Seattle, WA  98105-2933
Tel: (206) 324-7219 (voice and fax)

If you are also looking at alternative keyboards, you might also like to look
at the Maltron layout, which is claimed to be more efficient than Dvorak.
See the alternative keyboard FAQ for supplier details.

    Tool: AccessDOS, Access Pack for Windows (free commercial software)
    Available from:
Compuserve, Genie, Microsoft Online, Microsoft Download Service, BBSs
    Platforms: DOS, Windows
AccessDOS has a range of keyboard and mouse control features that
may be useful, such as sticky shift keys to avoid stretching to
hold down shift at same time as other keys, and using the keyboard
for mouse functions.  It also allows serial-line interfacing of
alternative keyboards and other devices.  AccessDOS is available
from Microsoft on the MS-DOS Supplemental Disk.

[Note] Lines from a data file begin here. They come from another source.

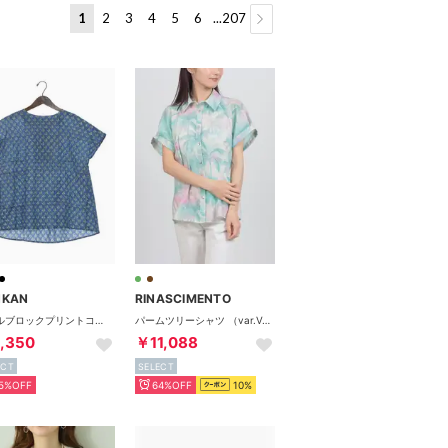
1
2
3
4
5
6
...207
る
NKAN
RINASCIMENTO
バグルブロックプリントコットンブラウス （ブルー）
パームツリーシャツ （var.Verde Acqua）
,350
￥11,088
ECT
SELECT
5%OFF
64%OFF
10%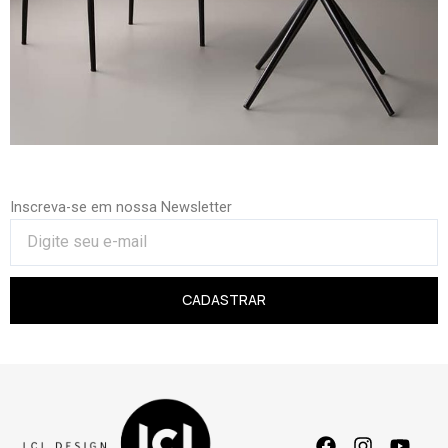
Inscreva-se em nossa Newsletter
CADASTRAR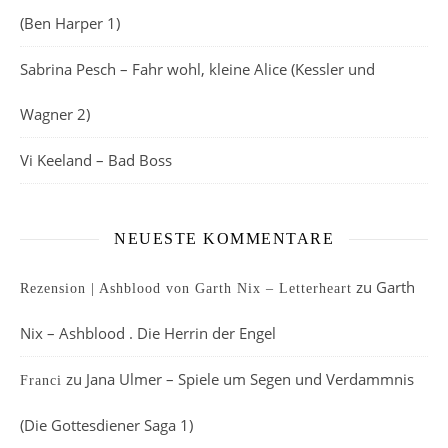
(Ben Harper 1)
Sabrina Pesch – Fahr wohl, kleine Alice (Kessler und
Wagner 2)
Vi Keeland – Bad Boss
NEUESTE KOMMENTARE
zu
Garth
Rezension | Ashblood von Garth Nix – Letterheart
Nix – Ashblood . Die Herrin der Engel
zu
Jana Ulmer – Spiele um Segen und Verdammnis
Franci
(Die Gottesdiener Saga 1)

Access Pack for Windows has roughly the same features but in a Windows
environment.  The mouse functions of Access Pack for Windows are  useful
for people who find using the mouse painful.  You can use the numeric keypad,
with Num Lock off, to do operations like drag and drop without holding down
a mouse button or a key on the keyboard.  You can also do double click
from the keyboard by pressing a single key just once.  You can  use
cursor control keys for all mouse movements, though this is rather slow, as
you might expect.  The mouse functions probably work best if you can use
some kind of ergonomic mouse or trackball and just avoid double click and
drag operations as described.  You can work entirely without a mouse - if you
want to use a real mouse as well as Access Pack functions, it must be Microsoft
Mouse compatible.

    Tool: PowerClicks, Mouse2 (shareware)
    Available from:
        Anonymous ftp: sumex-aim.stanford.edu,
info-mac/cfg/power-clicks-102.hqx (PowerClicks)
info-mac/cfg/mouse-2.hqx (PowerClicks)
    Platforms: Mac
(From Charles Hsieh)
PowerClicks is a cdev that can replace mouse click and mouse
click-holding with self-defined keyboard combinations.  For example,
I use my right hand to move the mouse around, and use my left hand
to press F1 for mouse click, and F2 for mouse click-holding.

Mouse2 makes the mouse move twice as fast, so that your hand doesn't
have to move as far.

Cost: PowerClicks is $3
Dan Wallach                "One of the most attractive features of a Connection
dwall...@cs.princeton.edu  Machine is the array of blinking lights on the faces
Phone#: 609-452-8446       of its cabinet." -- CM Paris Ref. Manual, v6.0, p48.